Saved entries
┄┄┄┄┄┄
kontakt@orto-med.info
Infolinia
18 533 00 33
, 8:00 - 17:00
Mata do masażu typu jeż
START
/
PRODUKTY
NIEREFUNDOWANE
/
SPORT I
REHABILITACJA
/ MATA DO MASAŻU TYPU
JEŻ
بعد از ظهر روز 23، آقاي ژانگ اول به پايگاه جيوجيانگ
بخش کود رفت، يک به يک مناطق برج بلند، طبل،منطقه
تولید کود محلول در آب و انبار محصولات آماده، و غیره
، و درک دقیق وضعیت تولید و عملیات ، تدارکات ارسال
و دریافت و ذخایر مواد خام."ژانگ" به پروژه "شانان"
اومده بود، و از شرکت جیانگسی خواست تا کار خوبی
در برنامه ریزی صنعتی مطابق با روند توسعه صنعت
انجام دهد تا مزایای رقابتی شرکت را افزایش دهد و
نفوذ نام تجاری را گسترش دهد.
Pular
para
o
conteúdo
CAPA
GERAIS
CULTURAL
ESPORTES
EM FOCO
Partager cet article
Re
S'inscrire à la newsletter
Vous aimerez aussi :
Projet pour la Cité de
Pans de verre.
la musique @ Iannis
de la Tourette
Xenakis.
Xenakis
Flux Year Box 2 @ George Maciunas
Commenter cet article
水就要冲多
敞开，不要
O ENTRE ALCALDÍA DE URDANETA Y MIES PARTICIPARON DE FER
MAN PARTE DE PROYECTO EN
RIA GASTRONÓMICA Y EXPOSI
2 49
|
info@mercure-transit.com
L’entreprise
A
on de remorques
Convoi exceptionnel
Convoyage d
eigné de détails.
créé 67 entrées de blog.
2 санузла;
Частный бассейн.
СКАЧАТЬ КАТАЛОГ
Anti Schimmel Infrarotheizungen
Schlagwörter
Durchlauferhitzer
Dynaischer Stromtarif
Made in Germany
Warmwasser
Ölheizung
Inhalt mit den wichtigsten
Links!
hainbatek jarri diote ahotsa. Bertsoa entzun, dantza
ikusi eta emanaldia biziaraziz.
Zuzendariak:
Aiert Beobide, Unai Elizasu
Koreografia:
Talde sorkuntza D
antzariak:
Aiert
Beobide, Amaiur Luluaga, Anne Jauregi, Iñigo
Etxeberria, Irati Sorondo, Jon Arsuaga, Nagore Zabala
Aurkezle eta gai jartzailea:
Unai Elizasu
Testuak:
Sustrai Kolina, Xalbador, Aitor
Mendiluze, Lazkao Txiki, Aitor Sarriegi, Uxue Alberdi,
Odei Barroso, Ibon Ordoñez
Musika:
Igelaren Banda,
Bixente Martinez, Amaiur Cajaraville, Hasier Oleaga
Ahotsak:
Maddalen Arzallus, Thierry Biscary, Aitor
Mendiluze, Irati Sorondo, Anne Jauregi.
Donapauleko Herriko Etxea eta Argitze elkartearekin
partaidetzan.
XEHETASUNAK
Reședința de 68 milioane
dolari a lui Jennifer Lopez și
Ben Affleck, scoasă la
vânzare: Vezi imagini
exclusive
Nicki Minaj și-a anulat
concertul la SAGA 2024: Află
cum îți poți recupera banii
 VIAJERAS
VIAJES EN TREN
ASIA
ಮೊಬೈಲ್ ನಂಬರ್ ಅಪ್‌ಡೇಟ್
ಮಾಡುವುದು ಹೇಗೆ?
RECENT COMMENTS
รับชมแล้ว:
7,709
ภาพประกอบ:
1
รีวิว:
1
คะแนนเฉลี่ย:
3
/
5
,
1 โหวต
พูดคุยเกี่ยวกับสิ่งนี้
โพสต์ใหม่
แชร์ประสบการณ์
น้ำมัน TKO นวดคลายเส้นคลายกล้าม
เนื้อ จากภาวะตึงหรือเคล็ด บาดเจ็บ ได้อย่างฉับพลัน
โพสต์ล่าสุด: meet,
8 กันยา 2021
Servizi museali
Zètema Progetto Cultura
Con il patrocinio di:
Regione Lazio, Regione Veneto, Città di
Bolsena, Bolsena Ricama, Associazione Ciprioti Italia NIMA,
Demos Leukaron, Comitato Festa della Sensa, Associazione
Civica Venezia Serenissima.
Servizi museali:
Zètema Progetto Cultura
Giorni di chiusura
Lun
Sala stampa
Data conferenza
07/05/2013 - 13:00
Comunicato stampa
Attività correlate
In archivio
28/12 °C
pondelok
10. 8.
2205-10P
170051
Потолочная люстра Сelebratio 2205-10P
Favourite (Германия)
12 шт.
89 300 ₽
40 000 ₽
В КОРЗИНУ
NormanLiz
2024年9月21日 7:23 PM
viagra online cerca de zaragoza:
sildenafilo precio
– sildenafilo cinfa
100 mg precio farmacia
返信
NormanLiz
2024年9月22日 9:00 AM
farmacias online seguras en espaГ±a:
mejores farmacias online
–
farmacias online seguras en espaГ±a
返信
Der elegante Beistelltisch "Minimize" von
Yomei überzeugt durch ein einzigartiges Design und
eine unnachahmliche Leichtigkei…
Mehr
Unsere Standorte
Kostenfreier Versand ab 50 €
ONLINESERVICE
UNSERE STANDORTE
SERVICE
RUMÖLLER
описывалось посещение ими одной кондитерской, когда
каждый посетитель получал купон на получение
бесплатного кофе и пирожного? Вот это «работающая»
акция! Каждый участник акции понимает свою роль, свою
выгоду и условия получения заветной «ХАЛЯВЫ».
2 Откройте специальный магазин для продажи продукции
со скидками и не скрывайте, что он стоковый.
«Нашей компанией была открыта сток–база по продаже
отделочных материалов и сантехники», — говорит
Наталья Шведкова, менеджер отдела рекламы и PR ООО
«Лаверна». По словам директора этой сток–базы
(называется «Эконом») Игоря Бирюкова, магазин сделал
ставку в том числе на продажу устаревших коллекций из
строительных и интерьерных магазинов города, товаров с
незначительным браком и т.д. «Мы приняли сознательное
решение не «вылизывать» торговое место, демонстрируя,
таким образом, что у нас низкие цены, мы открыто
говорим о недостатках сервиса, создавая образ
┄┄┄┄┄┄
**Your task**
Among the records above, which lines hold the word "Associazione"? Copy each one.

**Response to this task**
Bolsena, Bolsena Ricama, Associazione Ciprioti Italia NIMA,
Demos Leukaron, Comitato Festa della Sensa, Associazione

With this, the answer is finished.